Document segment >>
################

# My new puppy <3



## PatchworkRobot (Aug 24, 2010)

*My new puppy <3 - Continuous Photodump*

I love looking at people's pictures and finally have a chance to add some of my own! After years of research and waiting I finally got to meet and take my puppy home last week. I named him Dreizehn after a doberman from a story that I read when I was younger, the name seems to fit him really well. He is my first dog ever and I know I'm in for a lot of surprises but I feel like he is the perfect dog for me and I am completely in love.

I figure I'll keep one thread going for a little while instead of making a bunch of them over and over again.

Anyways, here he is :]
Biiig paws
























He found his way onto my bed and now thinks it's his
























He takes his kills to the water bowl with him

















Aaaaand my favorite, slaying his first dragon


----------



## dbulick (May 10, 2010)

Dreizehn as in 13 in German?

Also we have that exact dragon toy, our Aussie destroyed it within the hour.


----------



## mustlovedogs123 (Mar 23, 2011)

OH MY GOSH he is sooo cute!!


----------



## Allyfally (Mar 4, 2011)

Freakin adorable!


----------



## RubyFeuer (Mar 30, 2010)

Handsome puppy! I'm so jealous lol ^^


----------



## PatchworkRobot (Aug 24, 2010)

Thanks guys!

@dbulick - Yes, its 13 in german :] And he loves that dragon! So far he hasn't discovered the joy of ripping up toys so it's still in one piece.


----------



## lauren17 (Apr 14, 2009)

He is adorable! I love dobes, I would love to have one someday.


----------



## debpass (Oct 13, 2009)

That is one Adorable Pup!! Enjoy him-there is nothing like a puppy to make you smile-drive you nuts sometimes- lol -but it is sooo worth it. Take lots of pictures-he will be big before you know it.


----------



## Curbside Prophet (Apr 28, 2006)

Has he made contact yet? His reception with that thing must be wicked.


----------



## BoxMeIn21 (Apr 10, 2007)

What a pretty boy. Love the name. Where did you get him from?


----------



## PatchworkRobot (Aug 24, 2010)

@Curbside Prophet - There have been no aliens! ...yet...

@BoxMeIn21 - He is a Rhapsody Doberman. The breeder is Irina Sasu and she's located in Austin, Texas.


----------



## Charis (Jul 12, 2009)

how long do his ears stay wrapped? 

Super cute - he looks so leggy and like he is going to trip over himself with those super cute legs and huge paws!


----------



## PatchworkRobot (Aug 24, 2010)

################

Problems to work on >>
1. In the Doberman puppy forum thread, what does the name Dreizehn mean in German?
2. Extend the Doberman puppy forum thread past its final line.

Collection entries
################

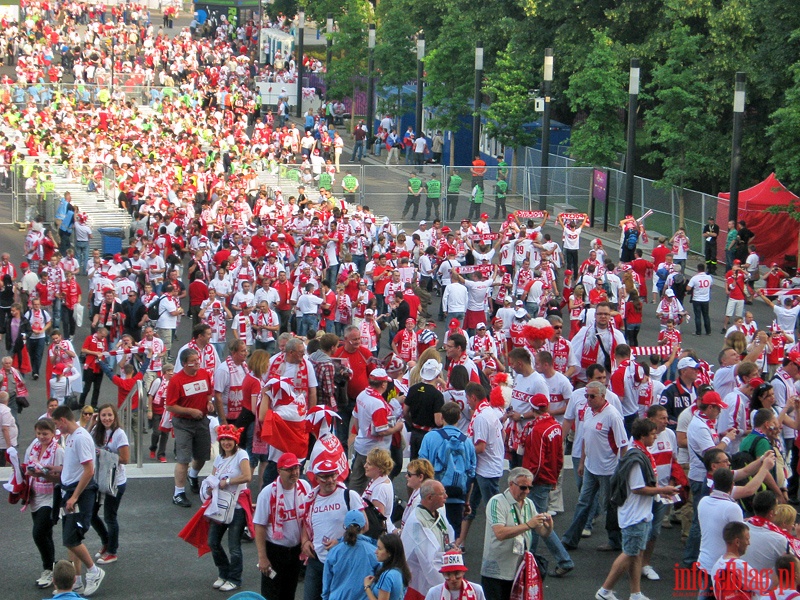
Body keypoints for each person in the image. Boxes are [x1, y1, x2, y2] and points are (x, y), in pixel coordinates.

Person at [595, 418, 680, 600]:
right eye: (652, 434)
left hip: (641, 512)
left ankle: (635, 593)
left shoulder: (640, 453)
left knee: (637, 554)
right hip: (634, 514)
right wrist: (663, 489)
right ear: (642, 436)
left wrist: (660, 493)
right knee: (630, 553)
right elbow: (637, 487)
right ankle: (605, 591)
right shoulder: (636, 458)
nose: (655, 437)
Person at [561, 380, 628, 551]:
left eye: (592, 396)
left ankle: (616, 540)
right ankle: (571, 538)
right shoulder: (589, 413)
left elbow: (623, 445)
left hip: (608, 470)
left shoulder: (613, 415)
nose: (588, 399)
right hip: (591, 467)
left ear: (602, 396)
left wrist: (621, 469)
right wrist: (582, 461)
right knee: (583, 502)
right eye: (586, 396)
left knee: (609, 506)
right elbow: (585, 438)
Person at [51, 405, 105, 597]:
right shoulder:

################

Task-by-task answers >>
1. It means 13.

2.
@Charis - How long the ears are wrapped is different for every dog. The longer the crop, the longer it takes and the thicker the ear leather the less time it takes. My pup's ears are on the border of medium to long. I'm not even going to check to see if they're finished until 6 months and then when I feel like they're done they'll be wrapped two weeks longer just to make sure. An ear that folds at the last minute is harder to fix and takes longer than just wrapping for two extra weeks.


----------



## Nil (Oct 25, 2007)

I think I found a new favorite DF dog. Beautiful!

Edit: Would it be ok if I PMed you some questions by chance?


----------



## Binkalette (Dec 16, 2008)

What a beautiful dobe!!!


----------



## PatchworkRobot (Aug 24, 2010)

:] Thanks for all the compliments~ It's gona go to his head! But then... he's a dobie so he's already full of himself haha

@Nil - Sure! PM me whenever.


----------



## BoxMeIn21 (Apr 10, 2007)

PatchworkRobot said:


> @BoxMeIn21 - He is a Rhapsody Doberman. The breeder is Irina Sasu and she's located in Austin, Texas.


Nice choice. She has some beautiful dobermans.


----------



## PatchworkRobot (Aug 24, 2010)

Took him to his breeder's today to get his ears rewrapped and he got to play with his siblings for a bit!


















Moving puppies are so hard to get pictures of!









Hugging Irina goodbye <3


----------



## CoverTune (Mar 11, 2007)

He's BEAUTIFUL!! I would LOVE to have a Dobie some day.. I'm not sure I could meet their high energy demands though. And that's so cool that you can pop him back to his breeder to take care of the ears for you!


----------



## Crantastic (Feb 3, 2010)

I love dobes, and he is beautiful. Nice crop job on the ears, too; I like that length. Looking forward to seeing many more pictures of him as he grows!


----------



## BoxMeIn21 (Apr 10, 2007)

That's a beautiful crop. It just goes to show how choosing a reputable breeder really pays off.


----------



## PatchworkRobot (Aug 24, 2010)

@BoxMeIn21 - Thank you! I definitely agree about reputable breeders. I'm all for adopting but if you want to go through a breeder you have to do it right.

Dreizehn turned four months old today! Here are some more pictures :]

You talkin' to me?









Life is hard as a puppy









Moar food??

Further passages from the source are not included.